Aku agak lupa dengan nama ibu pemilik
kost ini. Ibu Rani, atau Ibu Rini, atau bahkan Ibu Rina. Setahuku, ibu pemilik
kost ini baiknya bahkan luar biasa, pun ramah. Randi sering sekali cerita
tentang ibu baik hati ini, dia bilang, selama tinggal di sini, sudah berasa ibu
kandung sendiri. Memang sangat terlihat ramah, kalem, dan kurasa, tak ada
seorangpun yang tega melukai perempuan paruh baya yang baiknya seperti ini. Ibu
baik hati ini memberikan kunci dengan catatan jika sudah selesai, segera
dikembalikan kuncinya.
Seperti pemandangan sebelum-sebelumnya,
Randi selalu meninggalkan kamar dalam keadaan seperti bangkai pesawat;
berantakan. Gerah melihatnya, tangan begitu gatal ingin membenahinya, mulut
sampai bergumam ingin mengomelinya kalau dia sedang berada di sini. Huh!

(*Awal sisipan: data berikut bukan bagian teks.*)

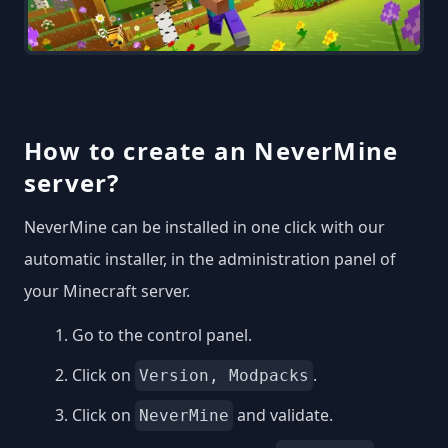
How to create an NeverMine
server?
NeverMine can be installed in one click with our
automatic installer, in the administration panel of
your Minecraft server.
Go to the control panel.
Click on
.
Version, Modpacks
Click on
and validate.
NeverMine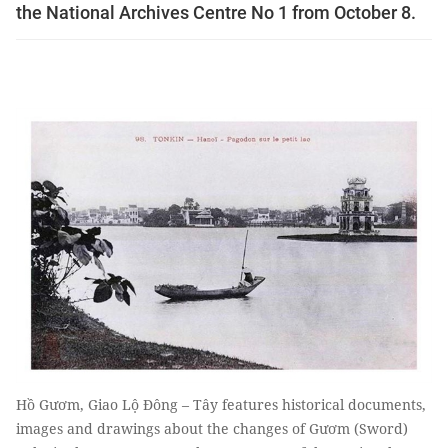
the National Archives Centre No 1 from October 8.
Hồ Gươm, Giao Lộ Đông – Tây features historical documents,
images and drawings about the changes of Gươm (Sword)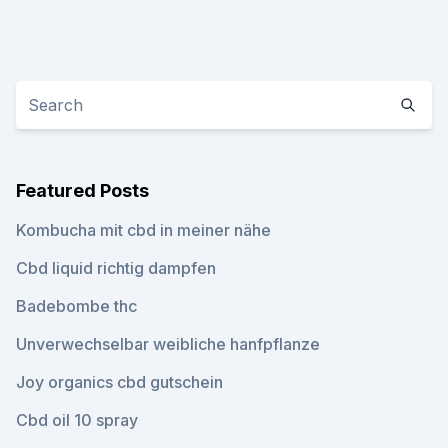
Featured Posts
Kombucha mit cbd in meiner nähe
Cbd liquid richtig dampfen
Badebombe thc
Unverwechselbar weibliche hanfpflanze
Joy organics cbd gutschein
Cbd oil 10 spray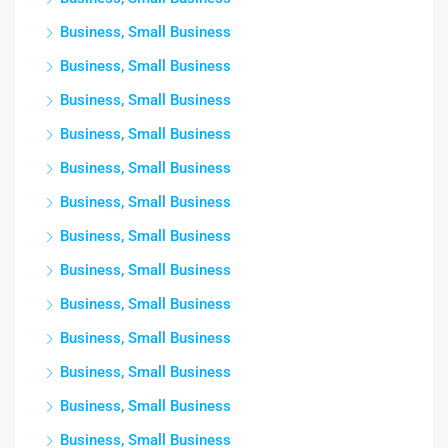
Business, Small Business
Business, Small Business
Business, Small Business
Business, Small Business
Business, Small Business
Business, Small Business
Business, Small Business
Business, Small Business
Business, Small Business
Business, Small Business
Business, Small Business
Business, Small Business
Business, Small Business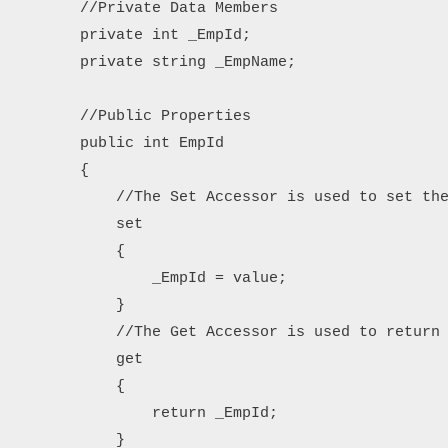
        //Private Data Members

        private int _EmpId;

        private string _EmpName;

        //Public Properties

        public int EmpId

        {

            //The Set Accessor is used to set the
            set

            {

                _EmpId = value;

            }

            //The Get Accessor is used to return 
            get

            {

                return _EmpId;

            }
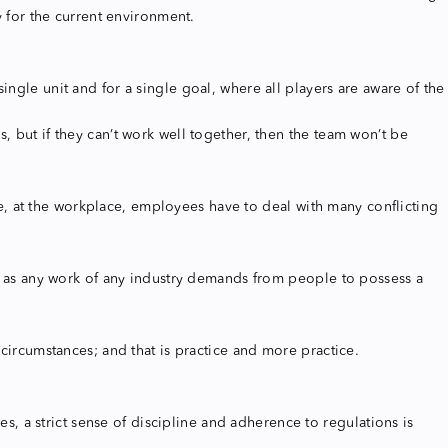
ry for the current environment.
ngle unit and for a single goal, where all players are aware of the
, but if they can’t work well together, then the team won’t be
, at the workplace, employees have to deal with many conflicting
nt, as any work of any industry demands from people to possess a
 circumstances; and that is practice and more practice.
es, a strict sense of discipline and adherence to regulations is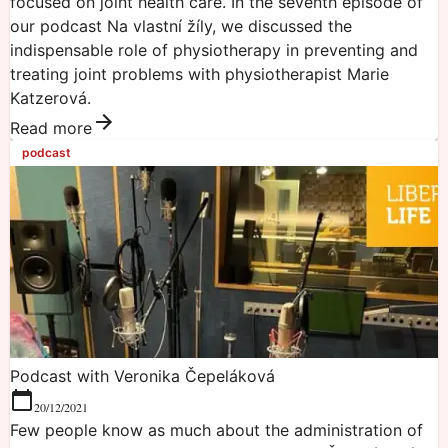
focused on joint health care. In the seventh episode of
our podcast Na vlastní žíly, we discussed the
indispensable role of physiotherapy in preventing and
treating joint problems with physiotherapist Marie
Katzerová.
Read more
podcast
Podcast with Veronika Čepeláková
20/12/2021
Few people know as much about the administration of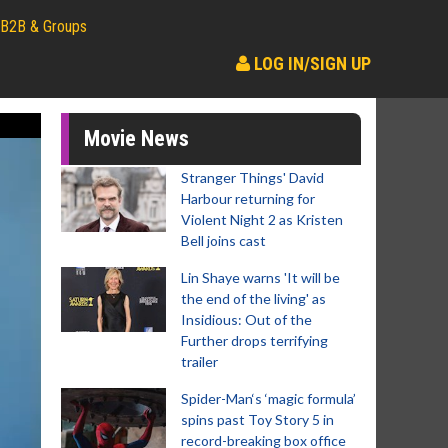
B2B & Groups
LOG IN/SIGN UP
Movie News
Stranger Things' David
Harbour returning for
Violent Night 2 as Kristen
Bell joins cast
Lin Shaye warns 'It will be
the end of the living' as
Insidious: Out of the
Further drops terrifying
trailer
Spider-Man‘s ‘magic formula’
spins past Toy Story 5 in
record-breaking box office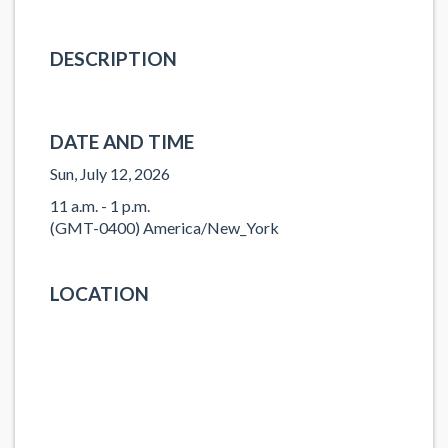
DESCRIPTION
DATE AND TIME
Sun, July 12, 2026
11 a.m. - 1 p.m.
(GMT-0400) America/New_York
LOCATION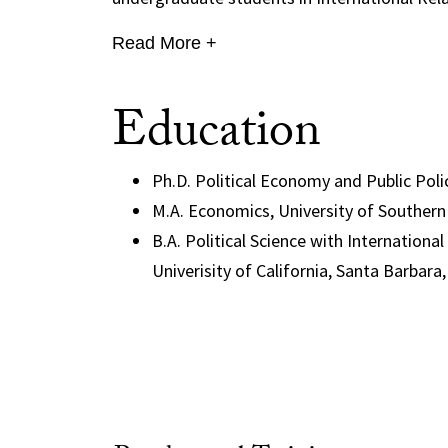
Read More +
Education
Ph.D. Political Economy and Public Polic
M.A. Economics, University of Southern 
B.A. Political Science with Internation
Univerisity of California, Santa Barbara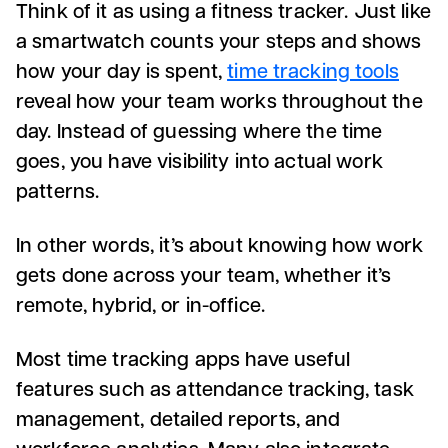
Think of it as using a fitness tracker. Just like
a smartwatch counts your steps and shows
how your day is spent,
time tracking tools
reveal how your team works throughout the
day. Instead of guessing where the time
goes, you have visibility into actual work
patterns.
In other words, it’s about knowing how work
gets done across your team, whether it’s
remote, hybrid, or in-office.
Most time tracking apps have useful
features such as attendance tracking, task
management, detailed reports, and
workforce analytics. Many also integrate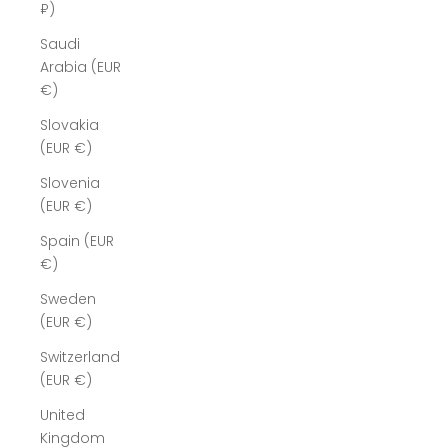
₽)
Saudi
Arabia (EUR
€)
Slovakia
(EUR €)
Slovenia
(EUR €)
Spain (EUR
€)
Sweden
(EUR €)
Switzerland
(EUR €)
United
Kingdom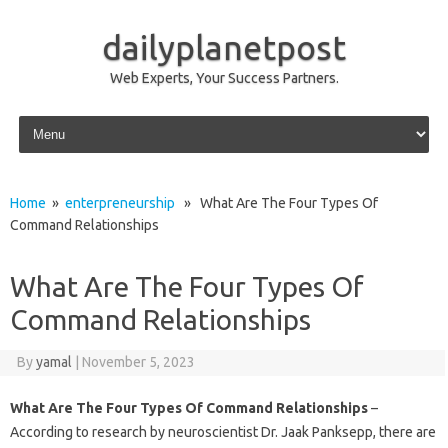
dailyplanetpost
Web Experts, Your Success Partners.
Skip to content
Home
»
enterpreneurship
» What Are The Four Types Of
Command Relationships
What Are The Four Types Of
Command Relationships
By
yamal
|
November 5, 2023
What Are The Four Types Of Command Relationships
–
According to research by neuroscientist Dr. Jaak Panksepp, there are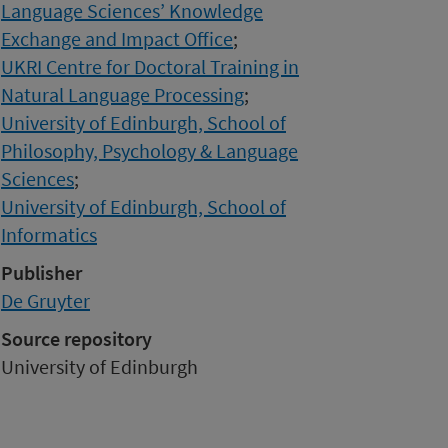
Language Sciences’ Knowledge
Exchange and Impact Office
;
UKRI Centre for Doctoral Training in
Natural Language Processing
;
University of Edinburgh, School of
Philosophy, Psychology & Language
Sciences
;
University of Edinburgh, School of
Informatics
Publisher
De Gruyter
Source repository
University of Edinburgh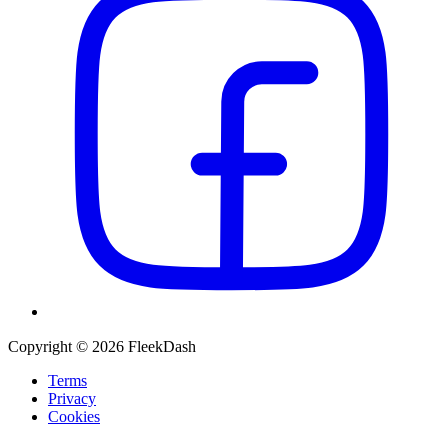
Copyright © 2026 FleekDash
Terms
Privacy
Cookies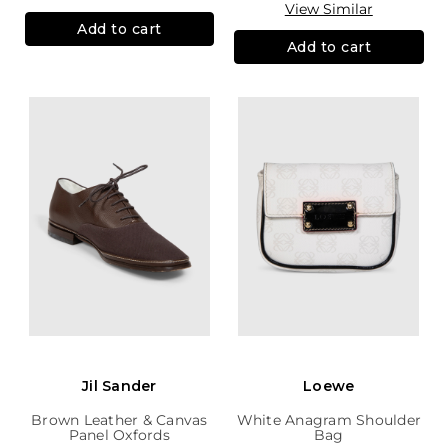
View Similar
Add to cart
Add to cart
Jil Sander
Loewe
Brown Leather & Canvas
White Anagram Shoulder
Panel Oxfords
Bag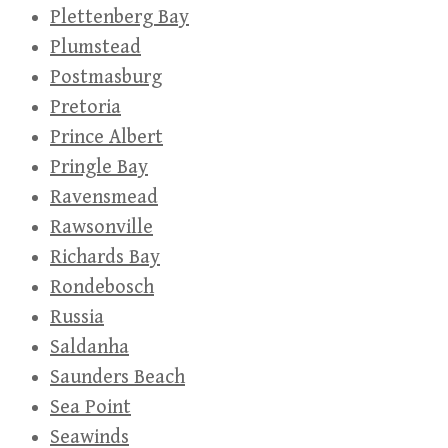
Plettenberg Bay
Plumstead
Postmasburg
Pretoria
Prince Albert
Pringle Bay
Ravensmead
Rawsonville
Richards Bay
Rondebosch
Russia
Saldanha
Saunders Beach
Sea Point
Seawinds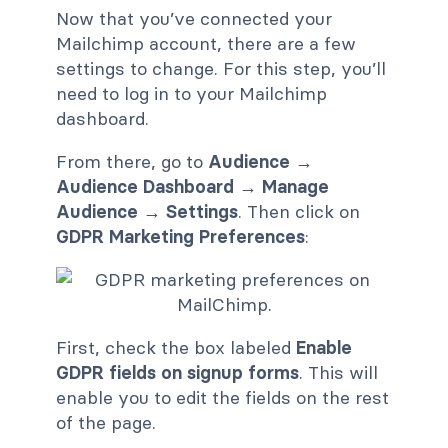
Now that you’ve connected your
Mailchimp account, there are a few
settings to change. For this step, you’ll
need to log in to your Mailchimp
dashboard.
From there, go to
Audience →
Audience Dashboard → Manage
Audience → Settings
. Then click on
GDPR Marketing Preferences
:
First, check the box labeled
Enable
GDPR fields on signup forms
. This will
enable you to edit the fields on the rest
of the page.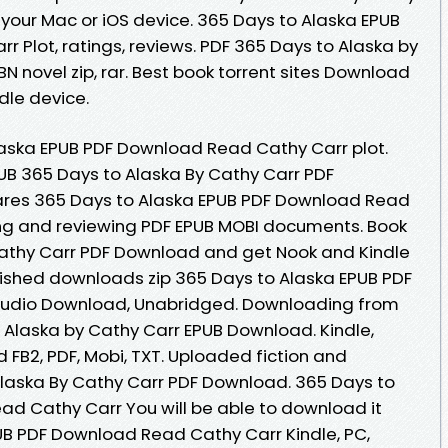
your Mac or iOS device. 365 Days to Alaska EPUB
 Plot, ratings, reviews. PDF 365 Days to Alaska by
 novel zip, rar. Best book torrent sites Download
ndle device.
laska EPUB PDF Download Read Cathy Carr plot.
UB 365 Days to Alaska By Cathy Carr PDF
res 365 Days to Alaska EPUB PDF Download Read
ding and reviewing PDF EPUB MOBI documents. Book
Cathy Carr PDF Download and get Nook and Kindle
ished downloads zip 365 Days to Alaska EPUB PDF
udio Download, Unabridged. Downloading from
o Alaska by Cathy Carr EPUB Download. Kindle,
d FB2, PDF, Mobi, TXT. Uploaded fiction and
Alaska By Cathy Carr PDF Download. 365 Days to
d Cathy Carr You will be able to download it
PUB PDF Download Read Cathy Carr Kindle, PC,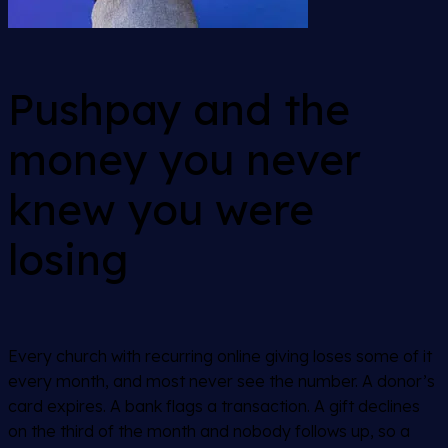
Pushpay and the
money you never
knew you were
losing
Every church with recurring online giving loses some of it
every month, and most never see the number. A donor’s
card expires. A bank flags a transaction. A gift declines
on the third of the month and nobody follows up, so a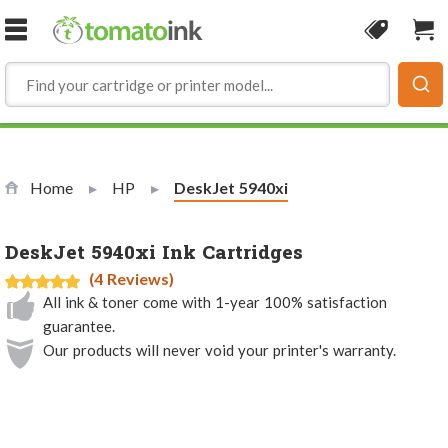
Skip to Content
Coupon
Sho
Home
HP
Current:
DeskJet 5940xi
DeskJet 5940xi Ink Cartridges
(4 Reviews)
All ink & toner come with 1-year 100% satisfaction
guarantee.
Our products will never void your printer's warranty.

Pakaian-pakaian, bungkus ciki, bantal, bakhan sampai laptop pun dibiarkan
tergeletak di lantai kamar. Duh, lelaki.
Tidak seperti biasanya, laptop dibiarkan
menyala padahal dia pergi untuk beberapa hari. Ah, mungkin saking
terburu-burunya agar tak terlambat. Tampilan form chatting memenuhi layarnya, tak lain tak bukan isinya adalah
konversasi antara aku dan dia semalam. Kemudian terdengan notifikasi sign out dari form chatting dari seseorang yang kukenal namanya.
Vina has signed out~
Ku-minimize jendela chatting antara aku dan Randi, dan terlihat jelas, pun penuh, isi
konverasi antara Vina dan Randi.
Vina left the chat.Vina: Ada apa?Randi: Aku kangen kamu. Haha, kamu apa kabar?Vina: Baik. Apa, kangen? Samperin sini kalau berani.Randi: Kamu lagi di mana sekarang?Vina: Masih di tempatku yang dulu. Kenapa?Randi: Aku kangen kamu. Aku kangen kita. Kamu sekarang sama siapa?Vina: Apa sih. Aku sekarang lagi sendiri aja. Lagi bosen pacaran. Maunya diseriusin. Halah.Randi: Kalau aku seriusin, kamu mau?Vina: Buktiin.Randi: Aku ke sana, besok pagi. Tunggu aja. Nanti aku ke tempat Santo.Vina: Serius? Aku nggak suka cowok yang suka bercanda.Randi: Lihat besok, jam 8 pagi.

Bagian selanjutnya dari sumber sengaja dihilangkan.